XWindow System Game Rendering System

Hello everyone,
I'm currently learning X11 protocol and the xlib implementation of it and I love the concept of server/client app. If I'm understand correctly, with the X11 protocol I can actually create a crazy game rendering system which run in a remote client app and then displaying the actual content of the rendered game in a window frame managed by the server ? If I'm right it means I can run the witcher in a simple laptop (figure of speech).

But I have one more question. I was wondering if all the server did is to dispatch the actual rendered buffer to the video driver so it can be show up on the screen ?

Thank you everyone :)

Edited by bewwys on
It's actually not so simple in context of games.

If you want to use hardware accelerated API such as OpenGL, then you don't want to use client/server model for rendering. This is known as indirect rendering and typically is much slower than alternative. What you typically want is direct rendering. This means that client is sending GL calls directly to driver bypass server. In this case server does not see what is being rendered at all.

Modern display servers, such as wayland, actually does not do any rendering (accelerated or not) - they require client to do all the rendering work and then only flips framebuffer for displaying it.
Hmmm my first thought was that I can do all the rendering in a remote client (some crazy machine) and then send over the network the actual rendered buffer to the server (which is my laptop) in the purpose of displaying the buffer.

But how can I bypass the server so the remote client can sends directly the rendered buffer to the driver (in my machine)?
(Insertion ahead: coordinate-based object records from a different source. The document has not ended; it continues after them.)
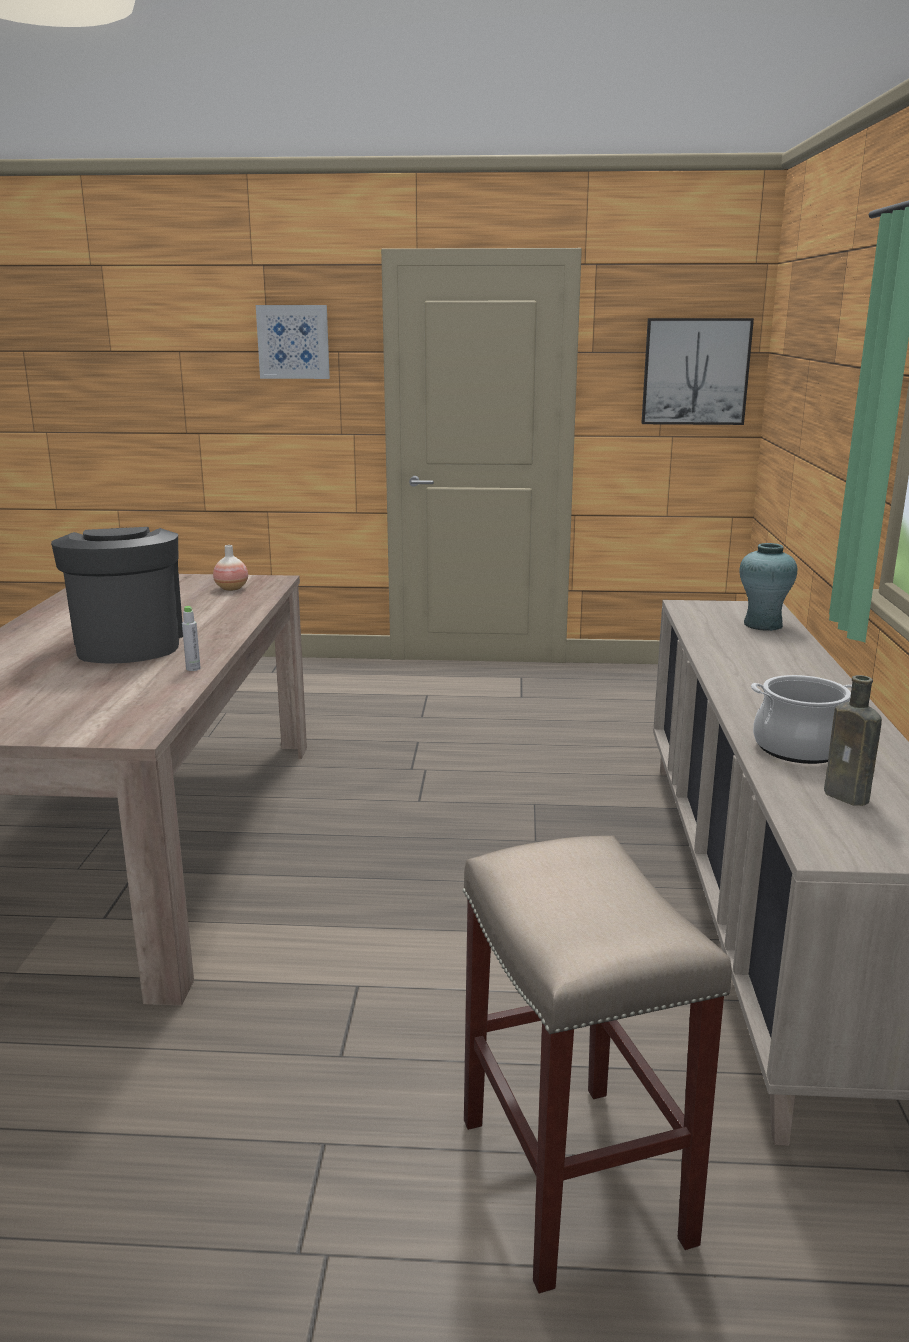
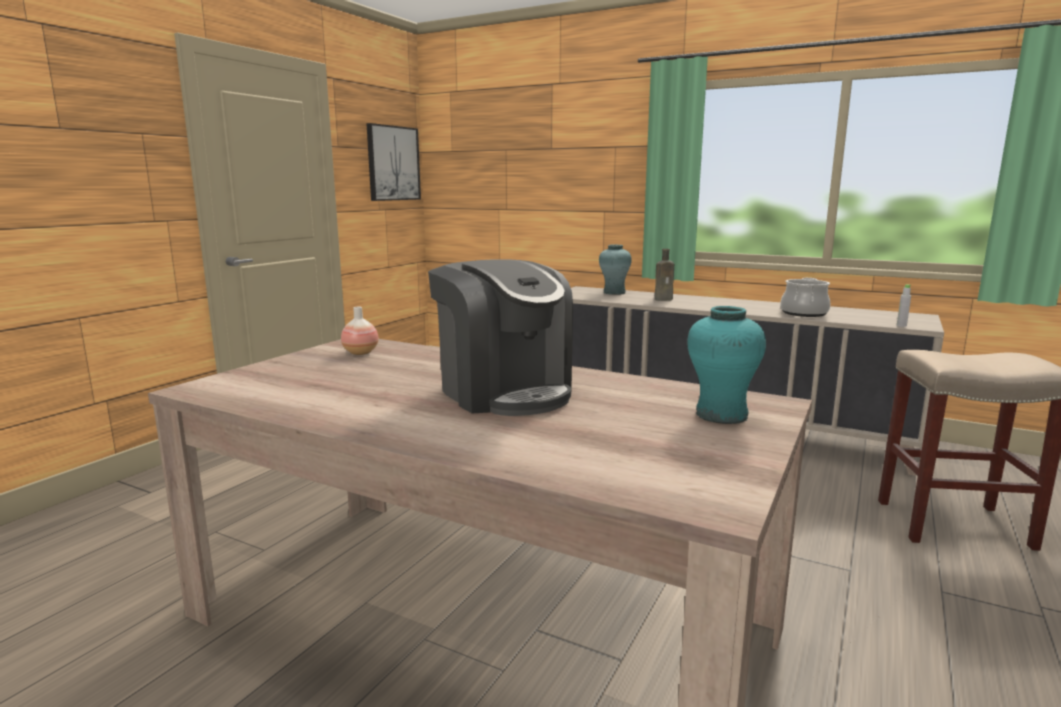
camera: 65 degrees left, 5 degrees down
(83, 715) = (721, 415): none -> turquoise vase
(128, 644) = (504, 392): coffee machine -> coffee machine turned 135 degrees counterclockwise
(193, 668) = (610, 378): grey bottle -> grey bottle (901, 325)
(293, 342) = (93, 119): picture -> none
(849, 797) = (864, 317): brown bottle -> brown bottle (664, 299)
I see that cairo may take care of that but I'm not sure.

Thank you
Why would you want that? X11 was designed for use case when client is the one that has "weaker" resources. And server is one with all the power (mainframe).

What you want is opposite - remote machine is server. Which can run and render everything with its GPU. Your laptop is client that sends its inputs to server and you get back the image/video. Pretty much VNC or RDP protocol.
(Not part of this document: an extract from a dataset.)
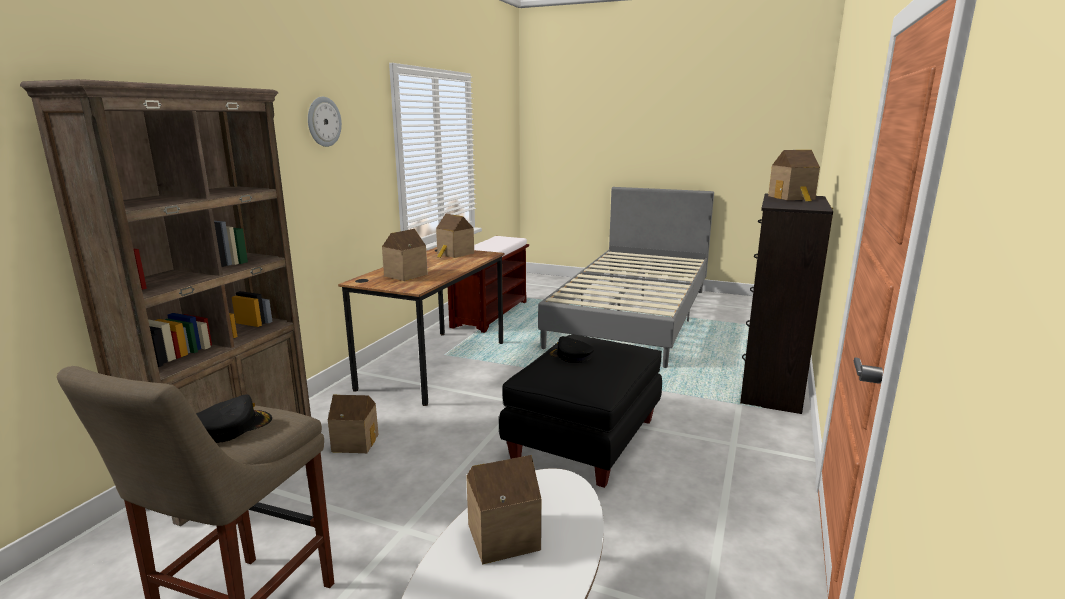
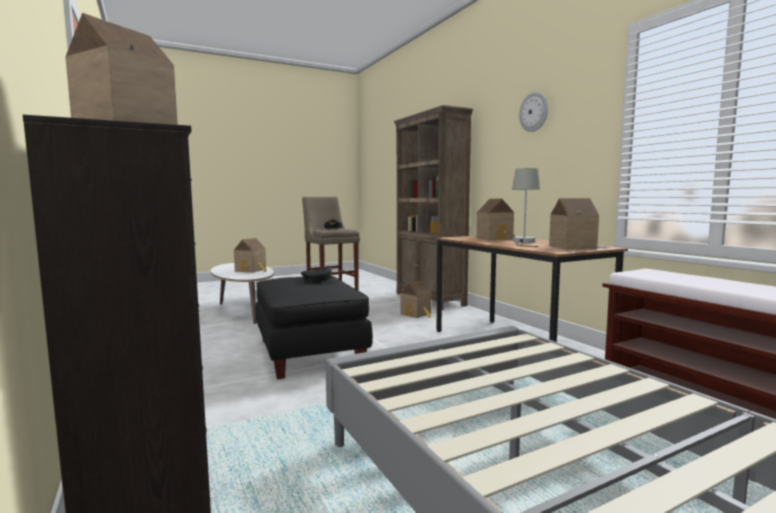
camera: 130 degrees right, 10 degrees down
(433, 265) = (523, 242): none -> grey table lamp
Edited by Mārtiņš Možeiko on
Hmm, I was misleading by an example in the book call "The x window system" where the author talks about a program that can execute on a school's main computer that can display information on inexpensive personal computer. In extend of that example I was thinking that the client could do all the rendering and then just displaying it on a server display machine.

Obviously I'd like to that as an experimentation nothing else.